My second concern has to do with the insights that Woods draws from the social science literature, in particular the work of Baron and Ritov on tort damage awards. Woods examines the possibility that retributive thinking will “crowd out” consequentialist reasoning. Specifically, Woods concludes that

This suggests that even self-professed consequentialists become unlikely to produce consequentialist judgments when their emotions get the better of them. People are inherently bad consequentialists when their emotions are primed with moral outrage. Insofar as the retributive approach primes such outrage, then, it is likely to inhibit consequentialist decision-making. An alternative approach might suggest limiting moral outrage, precisely where the retributive approach encourages ramping it up.

At this point, I’m a little uncertain whom Woods is arguing against. It doesn’t seem to be Robinson and Darley, or anyone that is applying their rationale to ICL. The whole idea behind the utility of desert is that individual decisions about moral desert are consistent and widespread and, when taken collectively, have positive benefits for society, hence the greater social utility. Under this view, the individuals do not engage in consequentialist reasoning at all. In fact, the whole point is that they do not. So the overall structure of the Robinson and Darley argument is not undermined by the social science literature that moral sentiments might crowd out consequentialist calculations. The net social utility, if Robinson and Darley are correct, stems indirectly from individuals exercising non-consequential judgments about moral desert, not directly from individuals engaged in consequentialist reasoning.

However, Woods is right to ask whether intuitions about international crimes are universally shared across cultural contexts. In that sense, he may be correct that Robinson and Darley’s empirical claim about the universality of retributive sentiments regarding domestic crimes like murder may not be easily transferable to the international context.

But I am not sure who would apply Robinson and Darley in this way. My own view, for what it’s worth, is that the victims of international crimes have retributive sentiments, in the sense that they want to see the perpetrators punished simply because these individuals deserve to be punished. Failure to punish the perpetrators will have negative consequences for social utility, in the sense that victim groups may engage in reprisal attacks and even wars of vengeance to seek the redress that they could not receive in the courtroom. Therefore, fulfilling the retributive intuitions of the victims prevents regional instability from festering and even rehabilitates peace and security – precisely the collective consequences underlying the Security Council’s exercise of its Chapter VII authority.

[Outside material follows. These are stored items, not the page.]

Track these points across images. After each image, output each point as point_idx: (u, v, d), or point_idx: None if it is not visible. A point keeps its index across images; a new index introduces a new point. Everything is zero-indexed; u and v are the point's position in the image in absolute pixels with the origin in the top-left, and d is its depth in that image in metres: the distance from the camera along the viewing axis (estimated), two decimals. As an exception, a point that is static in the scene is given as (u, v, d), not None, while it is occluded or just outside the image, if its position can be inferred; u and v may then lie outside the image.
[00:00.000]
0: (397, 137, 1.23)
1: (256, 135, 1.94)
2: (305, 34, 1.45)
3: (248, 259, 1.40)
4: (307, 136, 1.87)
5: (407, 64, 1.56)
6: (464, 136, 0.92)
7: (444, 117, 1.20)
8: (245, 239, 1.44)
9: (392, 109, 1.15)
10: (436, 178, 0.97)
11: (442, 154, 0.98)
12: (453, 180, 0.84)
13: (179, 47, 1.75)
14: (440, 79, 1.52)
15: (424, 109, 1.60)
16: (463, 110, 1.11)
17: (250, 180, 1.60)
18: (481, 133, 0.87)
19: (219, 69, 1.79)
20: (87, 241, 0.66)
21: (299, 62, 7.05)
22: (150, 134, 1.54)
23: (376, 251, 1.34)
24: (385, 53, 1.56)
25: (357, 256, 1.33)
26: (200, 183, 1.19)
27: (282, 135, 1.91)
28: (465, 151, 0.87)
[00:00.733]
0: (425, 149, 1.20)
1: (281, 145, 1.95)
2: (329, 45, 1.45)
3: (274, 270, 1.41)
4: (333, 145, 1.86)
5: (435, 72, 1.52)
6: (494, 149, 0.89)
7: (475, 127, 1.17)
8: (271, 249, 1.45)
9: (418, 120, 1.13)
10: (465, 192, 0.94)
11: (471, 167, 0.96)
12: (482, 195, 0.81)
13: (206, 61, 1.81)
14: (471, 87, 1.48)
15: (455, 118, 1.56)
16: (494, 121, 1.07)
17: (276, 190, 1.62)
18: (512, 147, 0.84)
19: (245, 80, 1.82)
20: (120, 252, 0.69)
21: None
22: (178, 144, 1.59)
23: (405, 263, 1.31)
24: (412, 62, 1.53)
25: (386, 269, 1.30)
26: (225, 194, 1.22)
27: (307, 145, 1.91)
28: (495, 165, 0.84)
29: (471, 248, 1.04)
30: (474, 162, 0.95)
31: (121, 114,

This argument may share a structural similarity with the Robinson and Darley framework (retributive at the individual level, utilitarian at the collective level), though I wouldn’t describe it as Robinson and Darley writ large. The crucial difference is that the collective utilitarian payoff isn’t the deterrence of future international crimes through fear of punishment – which both Woods and I agree is entirely speculative – but rather the collective consequence of reducing war and regional instability in the sense in which public international lawyers and diplomats understand those consequences. Whether international criminal justice actually achieves this collective result is anyone’s guess, but clearly the Security Council hopes it may some day come to pass.

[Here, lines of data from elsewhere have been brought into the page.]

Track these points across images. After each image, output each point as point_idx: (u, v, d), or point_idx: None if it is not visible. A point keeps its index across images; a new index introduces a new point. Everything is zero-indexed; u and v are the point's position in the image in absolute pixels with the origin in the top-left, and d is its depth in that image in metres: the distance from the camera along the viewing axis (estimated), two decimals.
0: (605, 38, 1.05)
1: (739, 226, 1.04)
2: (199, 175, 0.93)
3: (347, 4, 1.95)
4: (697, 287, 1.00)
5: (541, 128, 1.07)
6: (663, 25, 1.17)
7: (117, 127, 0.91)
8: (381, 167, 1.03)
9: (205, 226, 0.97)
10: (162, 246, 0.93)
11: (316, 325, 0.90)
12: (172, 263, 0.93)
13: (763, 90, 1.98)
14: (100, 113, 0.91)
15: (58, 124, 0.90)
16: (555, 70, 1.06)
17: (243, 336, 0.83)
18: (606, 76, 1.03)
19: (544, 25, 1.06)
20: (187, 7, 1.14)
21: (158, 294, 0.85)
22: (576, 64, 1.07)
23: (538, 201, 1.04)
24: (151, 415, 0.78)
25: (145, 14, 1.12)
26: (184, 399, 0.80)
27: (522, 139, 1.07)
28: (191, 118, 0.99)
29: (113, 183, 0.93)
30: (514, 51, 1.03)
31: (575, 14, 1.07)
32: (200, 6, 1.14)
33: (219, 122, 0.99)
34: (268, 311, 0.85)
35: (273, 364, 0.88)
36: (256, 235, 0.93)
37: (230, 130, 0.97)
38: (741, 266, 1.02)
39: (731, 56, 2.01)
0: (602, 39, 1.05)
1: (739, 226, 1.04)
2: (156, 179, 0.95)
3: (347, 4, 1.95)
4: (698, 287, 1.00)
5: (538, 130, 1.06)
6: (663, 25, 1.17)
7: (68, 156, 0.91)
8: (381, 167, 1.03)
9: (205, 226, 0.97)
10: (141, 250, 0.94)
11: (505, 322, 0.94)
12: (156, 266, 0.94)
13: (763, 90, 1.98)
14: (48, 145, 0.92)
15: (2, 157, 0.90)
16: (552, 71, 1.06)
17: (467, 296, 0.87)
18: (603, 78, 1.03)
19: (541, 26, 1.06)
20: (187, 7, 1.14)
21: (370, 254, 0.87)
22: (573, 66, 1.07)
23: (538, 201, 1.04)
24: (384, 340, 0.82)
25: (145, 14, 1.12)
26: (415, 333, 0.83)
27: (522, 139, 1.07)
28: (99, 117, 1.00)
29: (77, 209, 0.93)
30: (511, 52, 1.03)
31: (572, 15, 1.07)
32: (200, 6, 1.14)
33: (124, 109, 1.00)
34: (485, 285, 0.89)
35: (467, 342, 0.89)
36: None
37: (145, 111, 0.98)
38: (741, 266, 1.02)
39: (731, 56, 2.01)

As recent debates regarding Libya and Syria make clear, this “instrumentalization” of the ICC may be worrisome for international criminal lawyers who think their work should be insulated from diplomatic pressure. On that we can all agree. But like it or not, if the Security Council wants to create an ad hoc tribunal or refer a case to the ICC, it needs to frame the issue within the inherently consequentialist standard embodied by Chapter VII of the UN Charter.